A Catholic open adoption allows you to communicate with the biological parent from even before the completion of the adoption. In an ideal adoption, your child already has formed a strong bond with the birth mom. Through phone calls, social media communication or visits, your child should have been able to ask and answer questions of the birth mom from an early age. By the time the child is a teen, many of the questions he or she has will have already been answered.

The changes during teenage years may cause your child to re-question all of those things that have been readily available for years. A teenager might protest against the “easy answers” that have been offered. He or she may believe there are factors that have been hidden or details left out. If your teenager begins to question these things, offer to go through the adoption paperwork. Let your teen see how much work, effort, love and prayer went into the adoption. Allow him or her to read through all of the files. Sharing this will help your teen to understand exactly how honest you have been.
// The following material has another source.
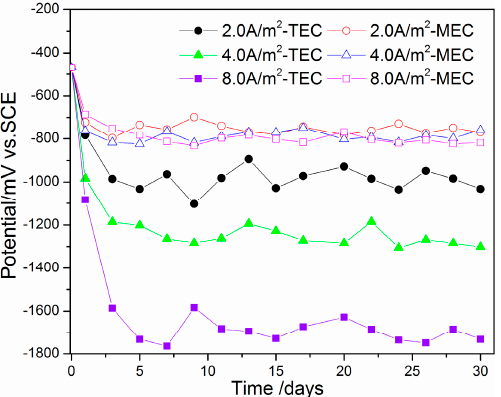
Figure 3. Change of steel potential with time during the TEC treatment and the MEC treatment. SCE: saturated calomel electrode.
mom talks with teens about open adoption on a walk
mom and teen talk about open adoption at kitchen table
Your teen may also want to spend more time with the birth mom. There may come a point when the birth mom feels comfortable enough to ask your child to spend the night, a weekend or even have an extended stay. Some parents allow their teens to spend vacations with a biological mom. This can be a particularly special time if the teen has half siblings who live with the birth mom. However, you may not have the same kind or relationship with your teen’s biological mom. You may not feel that the birth mom is equipped to manage the needs of a teenager. You may question if the environment is an appropriate one for your child. If this is the case, don’t keep your concerns to yourself. Talk them over with your teen. Try to find a compromise. Perhaps you could ask the biological mom to spend a weekend at your home. You could even invite the birth mom to go on a short vacation with you if your funds allow. If this doesn’t work, invite the biological mom to begin attending mass with your family.

Let your teen be instrumental in the decision making process. While you are still the parent, your teenager also wants, needs and deserves to have some power and freedom. Work with your teen, letting him or her always know that you are glad to have been chosen to be a forever mom.